According to HELCO, almost 50 percent of the energy generated on the island in 2015 was from a renewable source.

“We’re still selling, but it’s a different conversation you have to have because you’re not getting full credit back for what you feed into the grid,” said Ed Harris, vice president of operations for P.A. Harris in Kona.

Consumer Grid Supply gives PV owners about 15 cents back for the energy they supply to the grid. Consumer Self-Supply pulls a home off the grid entirely, using battery storage to hold any excess solar power.

HELCO president Jay Ignacio said in a statement that solar investment also decreased because fuel oil prices dropped during the past year, leading to lower electricity bills.

“Generally, lower electric bills provide less of a financial incentive for customers to invest in rooftop solar because the return on their investment is longer,” he said.

To date, HELCO has received 500 applications for the CGS program, Ignacio said.

But even that program is fast approaching its end.

When it created the CGS and CSS programs, the PUC also set a capacity limit of 5 megawatts for Hawaii County, and as of Aug. 9, there were just 0.45 megawatts remaining. Maui County reached its limit in June.

After CGS reaches its limit, consumers who are interested in solar will rely on CSS.
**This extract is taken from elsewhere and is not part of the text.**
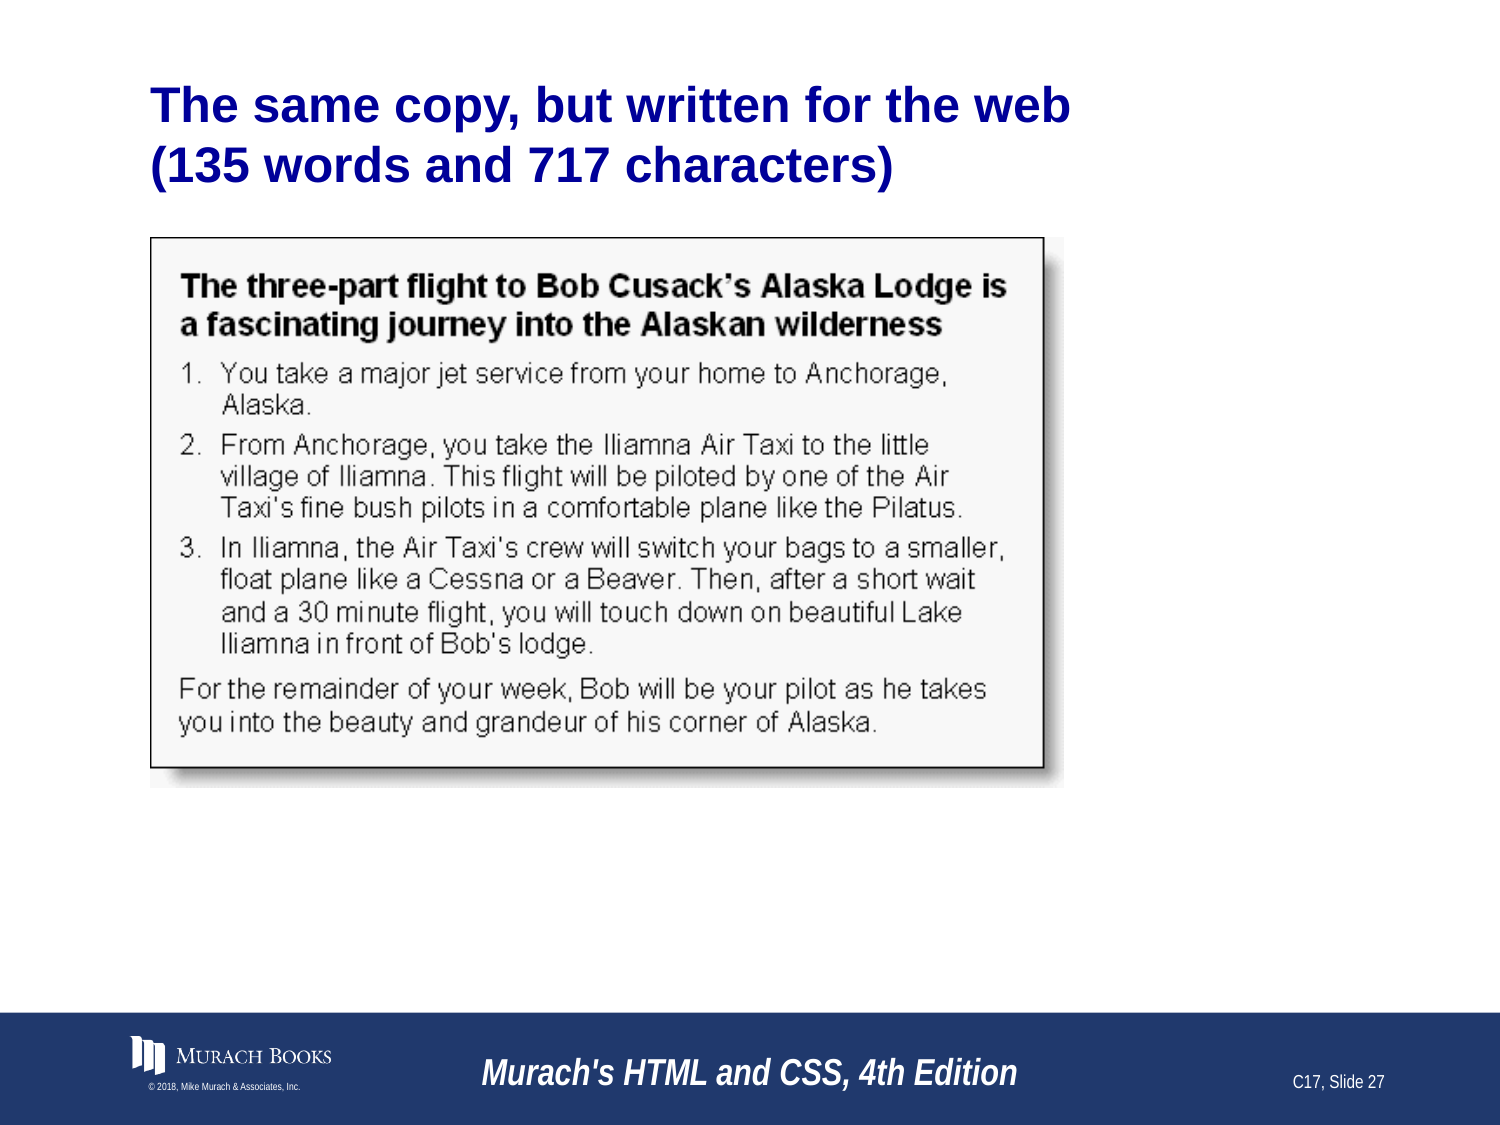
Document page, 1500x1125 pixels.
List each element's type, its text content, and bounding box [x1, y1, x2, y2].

“Despite what I’d like to see happen to my business — which is to continue — the bottom line right now is that the Customer Self-Supply option requires battery storage, and right now the options are quite limited … and they are expensive,” Mangelsdorf said. “So, I’m very much hoping that the commission will increase the cap to provide homeowners with more choices.”

“When the prices of batteries go down, that’s when more people will take advantage of that self-supply,” Harris said.

He said batteries currently cost anywhere from $200 to $1,000.

“In Hawaii in this industry, we are truly on the new frontier here, in that we are seeing limitations and challenges to rooftop solar … that is not being seen yet on the mainland,” Mangelsdorf said. “There are limitations as to what today’s grid can handle.”